Abbinamenti: Piatti tradizionali della cucina emiliana, come tortellini, tagliatelle al ragù, lasagne verdi, culatello, zampone, torte di riso, salumi tipici della Regione.
Prodotto: PANCETTA PIACENTINA (DOP)
Descrizione: Conosciuti e apprezzati fin dal Seicento, i salumi di Piaseinsa già allora costavano di più, come riferiscono i documenti dell’epoca e venivano serviti solo sulle tavole patrizie, ma fu soprattutto il cardinale Giulio Alberini, nei primi decenni del Settecento, a far conoscere il salame piacentino, la coppa e la pancetta a re e principi di Francia e Spagna. Del resto l’esperienza nella salagione del porco di questi territori risaliva a diversi millenni prima, come dimostrano reperti preistorici palafitticoli delle zone di Caorso e Alseno, e in epoca romana era proverbiale l’abilità dei galli cisalpini nel fare lucaniche e insaccati. La pancetta ha forma cilindrica e colore rosso vivo al taglio, inframmezzato dal bianco delle parti grasse (è uno dei tagli adiposi del suino), profumo gradevole, dolce, leggermente speziato e un sapore molto caratteristico.

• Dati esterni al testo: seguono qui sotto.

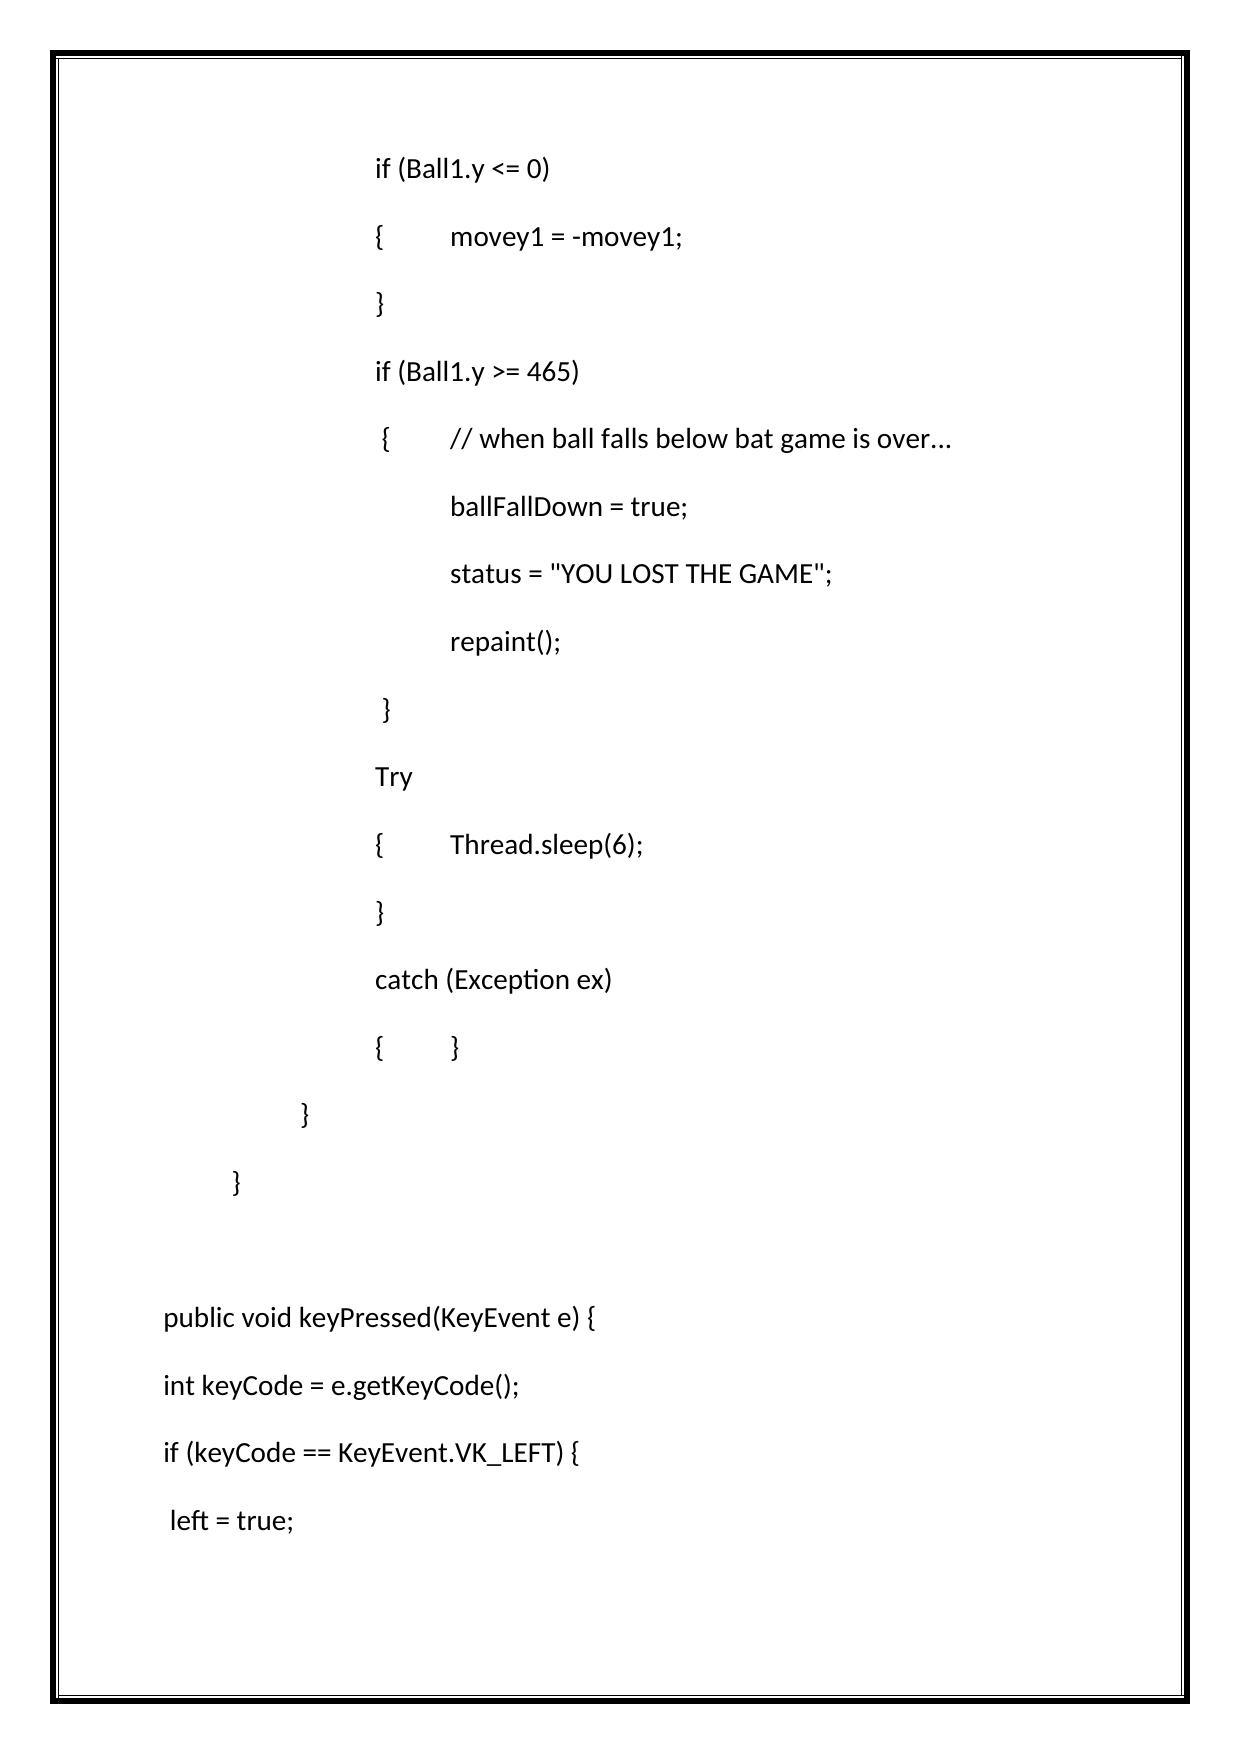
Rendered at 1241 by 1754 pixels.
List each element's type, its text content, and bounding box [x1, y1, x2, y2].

text { } [150, 1029, 1090, 1064]
text Try [300, 758, 1090, 794]
text status = "YOU LOST THE GAME"; [150, 556, 1090, 591]
text } [150, 285, 1090, 321]
text } [150, 1096, 1090, 1132]
text if (keyCode == KeyEvent.VK_LEFT) { [150, 1434, 1090, 1470]
text { movey1 = -movey1; [150, 218, 1090, 253]
text } [300, 691, 1090, 726]
text if (Ball1.y <= 0) [150, 150, 1090, 186]
text left = true; [150, 1502, 1090, 1538]
text } [150, 1164, 1090, 1200]
text repaint(); [150, 623, 1090, 659]
text } [300, 894, 1090, 929]
text public void keyPressed(KeyEvent e) { [150, 1299, 1090, 1335]
text ballFallDown = true; [150, 488, 1090, 524]
text int keyCode = e.getKeyCode(); [150, 1367, 1090, 1402]
text { Thread.sleep(6); [300, 826, 1090, 862]
text { // when ball falls below bat game is over... [150, 420, 1090, 456]
text if (Ball1.y >= 465) [150, 353, 1090, 388]
text catch (Exception ex) [150, 961, 1090, 997]
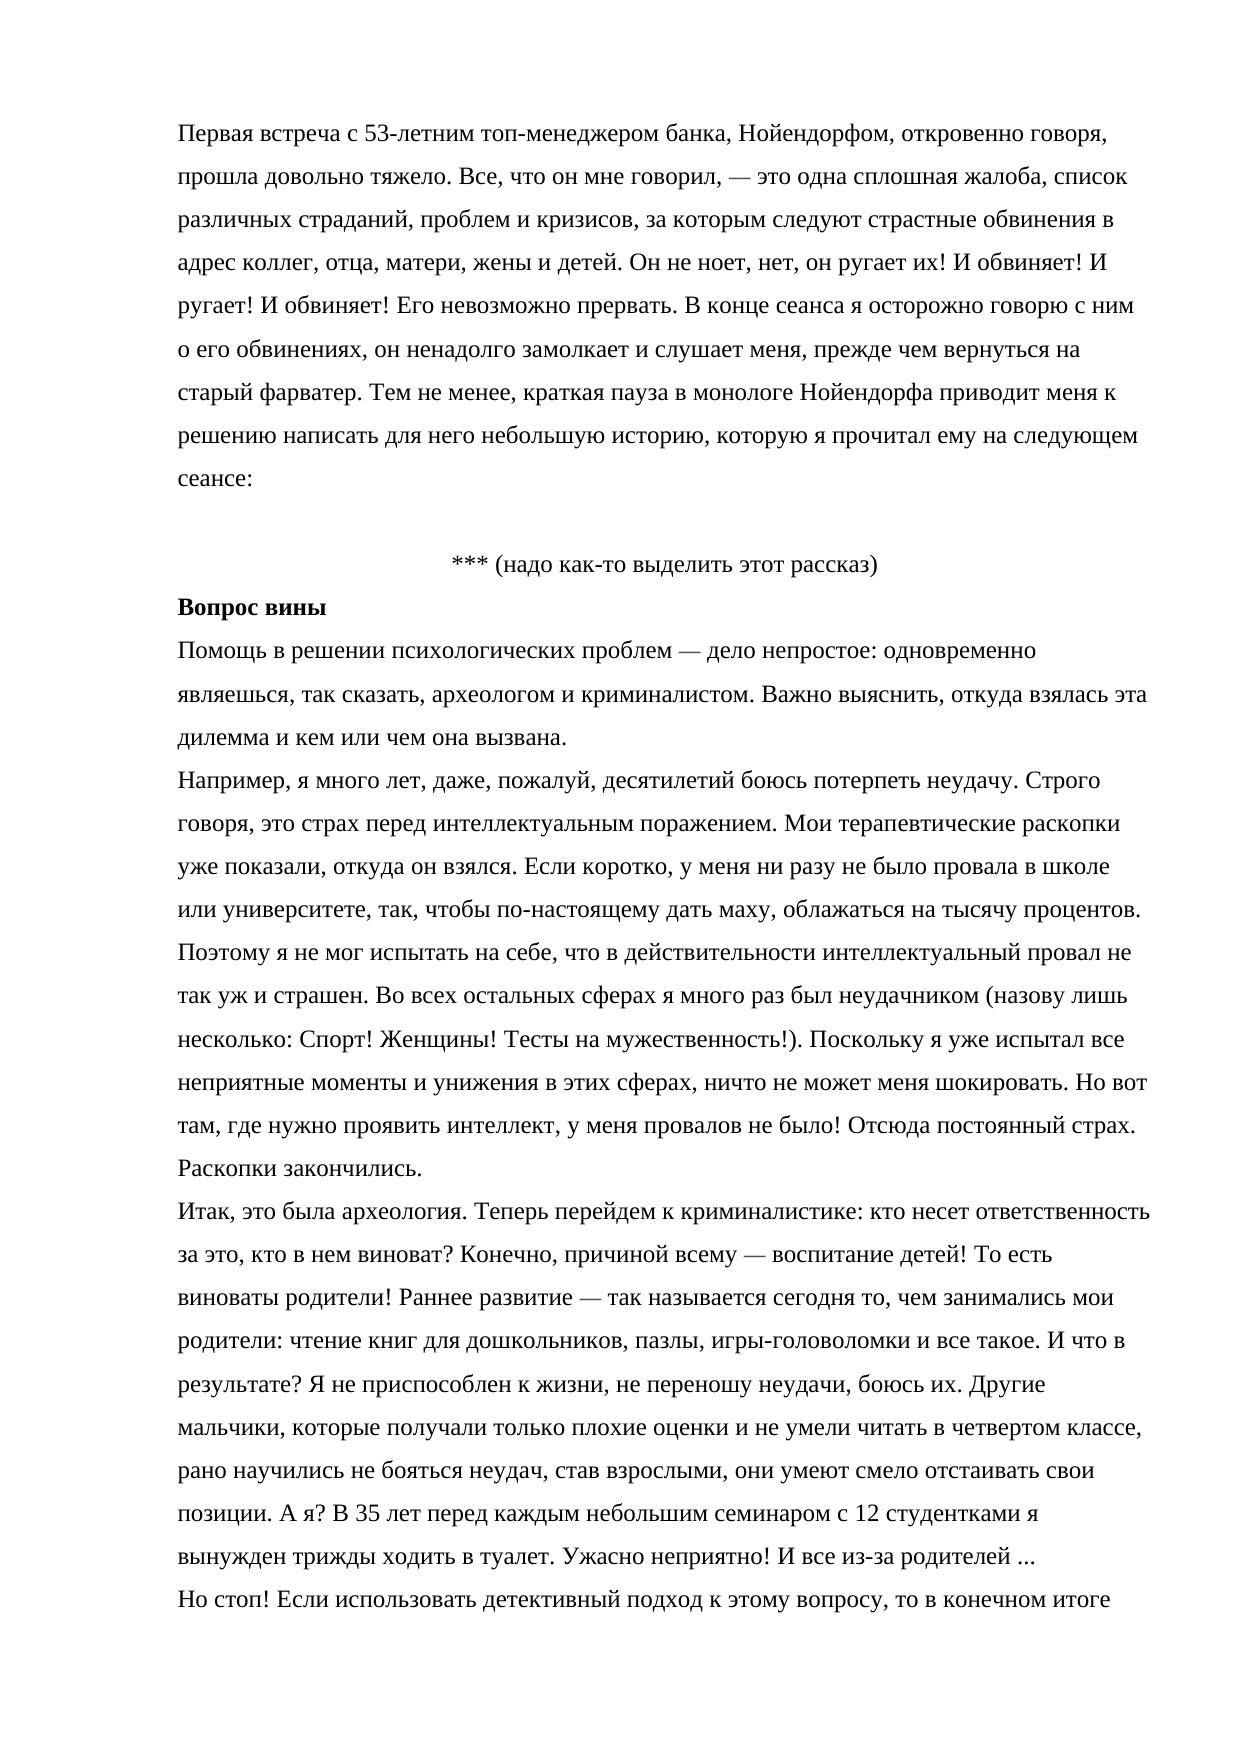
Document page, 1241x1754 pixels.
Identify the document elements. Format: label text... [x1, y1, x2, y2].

Dopo la salatura – effettuata a mano con una miscela di sali, aromi naturali e spezie – e una sosta in frigorifero per circa quindici giorni, si procede alla raschiatura per eliminare eventuali residui della lavorazione e l’eccesso di condimenti. La pancetta è poi arrotolata e legata, lasciata asciugare a una temperatura massima di 25° C per una settimana e infine stagionata per almeno due mesi. La produzione è diffusa in tutta la provincia di Piacenza, ma la stagionatura deve rigorosamente avvenire in località che non superino i 900 metri di altitudine. Spesso utilizzata anche cotta per arricchire il sapore di legumi, primi piatti, preparazioni a base di carne, cruda è ottima come farcia di tigelle o gnocchi fritti o come antipasto insieme alle fave e al Pecorino.
Piatto: CALCIAGATTI (O CHELZAGÀT O PAPACC O PAPARÒCC O PULENTA IMBRUCADA) (PAT)
Descrizione: I borlotti, lessati e passati in un soffritto di lardo e aglio finemente macinati, vengono profumati con punte di rosmarino tritate e mescolati a una morbida polenta di farina gialla preparata con l’acqua di cottura dei fagioli stessi. Si fa cuocere per circa dieci minuti, si versa sul tagliere e si lascia intiepidire prima di servire a fette alte un dito insieme a formaggi teneri e salse a base di mosto cotto come la saba e il savôr. Si può anche infarinare leggermente la polenta e friggerla in olio o strutto.